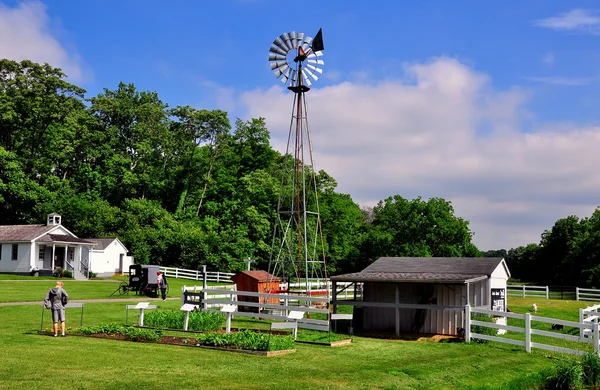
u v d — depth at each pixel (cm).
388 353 2002
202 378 1462
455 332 2644
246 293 2623
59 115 8138
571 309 4209
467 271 2722
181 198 8538
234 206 7875
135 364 1599
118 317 2756
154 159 8944
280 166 8619
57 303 2100
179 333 2308
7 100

---

▸ **Required work**: Repeat the data above starting at the line with "388 353 2002" and ending at its last line, exactly, with no other lines.

▸ **Completed exercise**:
388 353 2002
202 378 1462
455 332 2644
246 293 2623
59 115 8138
571 309 4209
467 271 2722
181 198 8538
234 206 7875
135 364 1599
118 317 2756
154 159 8944
280 166 8619
57 303 2100
179 333 2308
7 100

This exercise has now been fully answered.